Фридрих появляется через час. Хозяин знакомит его со мной, я угощаю его пивом, рассказываю ему про своего брата, который хотел бы работать на радиозаводе.
Но Фридрих говорит, что без соответствующей подготовки и опыта работы к ним на завод не принимают.
Переходим на другие темы, рассказываю ему свою легенду, говорю, что брат младший, единственный, я в нем души не чаю и готов сделать для него многое. А он оболтус занялся конструированием радиоприемников и переговаривается с такими же, как он, чуть ли не из Австралии. И тут же перехожу к темам иным, дабы не давить на собеседника и дать ему созреть — завожу старую пластинку о том, как мне тяжело вести дела на Севере.

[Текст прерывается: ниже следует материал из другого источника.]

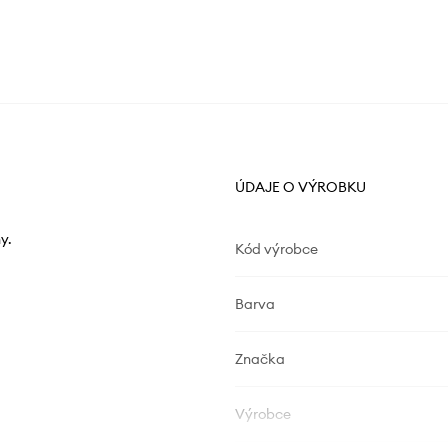
ÚDAJE O VÝROBKU
y.
Kód výrobce
Barva
Značka
Výrobce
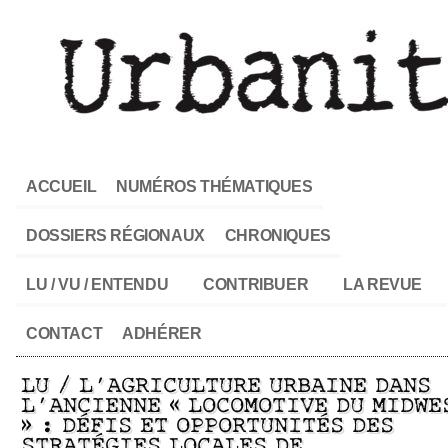
ACCUEIL
NUMÉROS THÉMATIQUES
DOSSIERS RÉGIONAUX
CHRONIQUES
LU / VU / ENTENDU
CONTRIBUER
LA REVUE
CONTACT
ADHÉRER
LU / L’AGRICULTURE URBAINE DANS
L’ANCIENNE « LOCOMOTIVE DU MIDWE
» : DÉFIS ET OPPORTUNITÉS DES
STRATÉGIES LOCALES DE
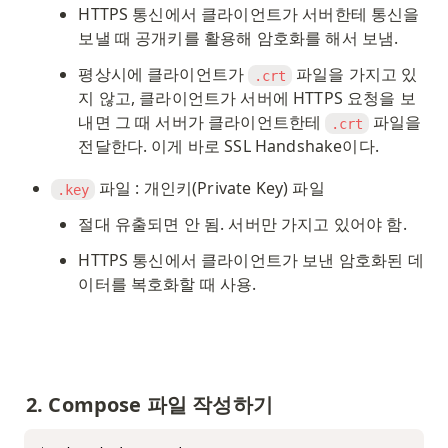
HTTPS 통신에서 클라이언트가 서버한테 통신을 
보낼 때 공개키를 활용해 암호화를 해서 보냄.
평상시에 클라이언트가 
 파일을 가지고 있
.crt
지 않고, 클라이언트가 서버에 HTTPS 요청을 보
내면 그 때 서버가 클라이언트한테 
 파일을 
.crt
전달한다. 이게 바로 SSL Handshake이다. 
 파일 : 개인키(Private Key) 파일
.key
절대 유출되면 안 됨. 서버만 가지고 있어야 함.
HTTPS 통신에서 클라이언트가 보낸 암호화된 데
이터를 복호화할 때 사용.
2. Compose 파일 작성하기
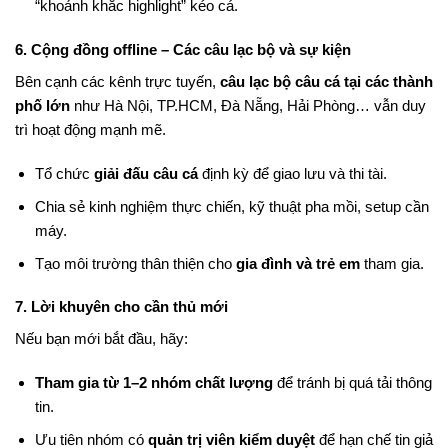
“khoảnh khắc highlight” kéo cá.
6. Cộng đồng offline – Các câu lạc bộ và sự kiện
Bên cạnh các kênh trực tuyến,
câu lạc bộ câu cá tại các thành
phố lớn
như Hà Nội, TP.HCM, Đà Nẵng, Hải Phòng… vẫn duy
trì hoạt động mạnh mẽ.
Tổ chức
giải đấu câu cá
định kỳ để giao lưu và thi tài.
Chia sẻ kinh nghiệm thực chiến, kỹ thuật pha mồi, setup cần
máy.
Tạo môi trường thân thiện cho
gia đình và trẻ em
tham gia.
7. Lời khuyên cho cần thủ mới
Nếu bạn mới bắt đầu, hãy:
Tham gia từ 1–2 nhóm chất lượng
để tránh bị quá tải thông
tin.
Ưu tiên nhóm có
quản trị viên kiểm duyệt
để hạn chế tin giả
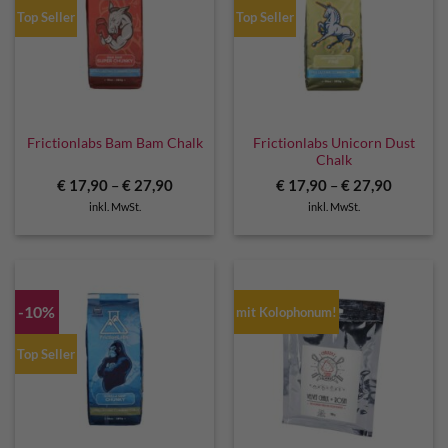
Top Seller
Top Seller
Frictionlabs Unicorn Dust
Frictionlabs Bam Bam Chalk
Chalk
€
17,90
–
€
27,90
€
17,90
–
€
27,90
inkl. MwSt.
inkl. MwSt.
-10%
mit Kolophonum!
Top Seller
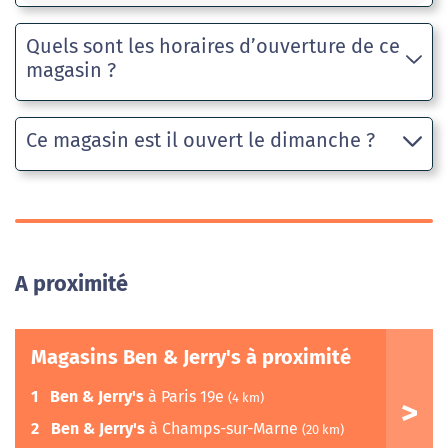
Quels sont les horaires d’ouverture de ce
magasin ?
Ce magasin est il ouvert le dimanche ?
A proximité
Magasins Ben & Jerry's à proximité
1
Ben & Jerry's
à Paris 19e
(4 km)
2
Ben & Jerry's
à Champs-sur-Marne
(20 km)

Север для баварцев — это все, что севернее по реке Майн, на севере там живут «пройсен», которые когда-то расправились с их красавцем Кини.
Теперь можно вернуться к брату.
— Я ничего не смыслю в технике, — говорю я Фридриху, — тем более в радиотехнике. А брат прямо помешался на всем этом. Он правду разговаривает с парнями из Австралии или шутит?
— Да, да, сейчас это возможно, — говорит Фридрих.
— Значит, он мне не врет, когда говорит, что хотел бы скрестить ужа и ежа, то есть соединить в одном аппарате полупроводники и лампы?
— Твой брат — голова, — говорит Фридрих.
— Прозит, — отвечаю я на это, и мы стукаемся кружками.
— Ты меня порадовал, — говорю я Фридриху. — А то я считал, что он оболтус, и все это детские игрушки.
— Нет, нет, — отвечает Фридрих, — все это вполне по-взрослому. Твой брат не оболтус.
— Я ему хочу сделать подарок, но обошел все технические магазины и не нашел лампы, которую он заказал.
— Как называется лампа? — спрашивает Фридрих.
— Да разве я помню, сейчас посмотрю на запись, — говорю я и вынимаю бумажку, на которой написаны четыре знака.
Фридрих смотрит на бумажку, а потом на меня.
— Не бойся, — говорю я ему, — я заплачу хорошие деньги.
Он снова смотрит на меня, а потом называет сумму.
«Вроде должно хватить, — думаю я, мысленно подсчитывая оставшиеся марки, — а на обратную дорогу займу у “Ганса”».
— Мне принести деньги? — спрашиваю я.
— Завтра приходи сюда, — говорит Фридрих. — Про эту лампу я что-то слышал, она, по-моему, используется в соседнем цехе.
На том и расстаемся.
На следующий день выписываюсь из отеля, беру билет на вечерний самолет до Западного Берлина и еду на такси в Рамерсдорф, гадая, что принесет мне этот вечер.
Вариант первый: Фридрих достал лампу, но требует за нее сумму, которую я не могу оплатить.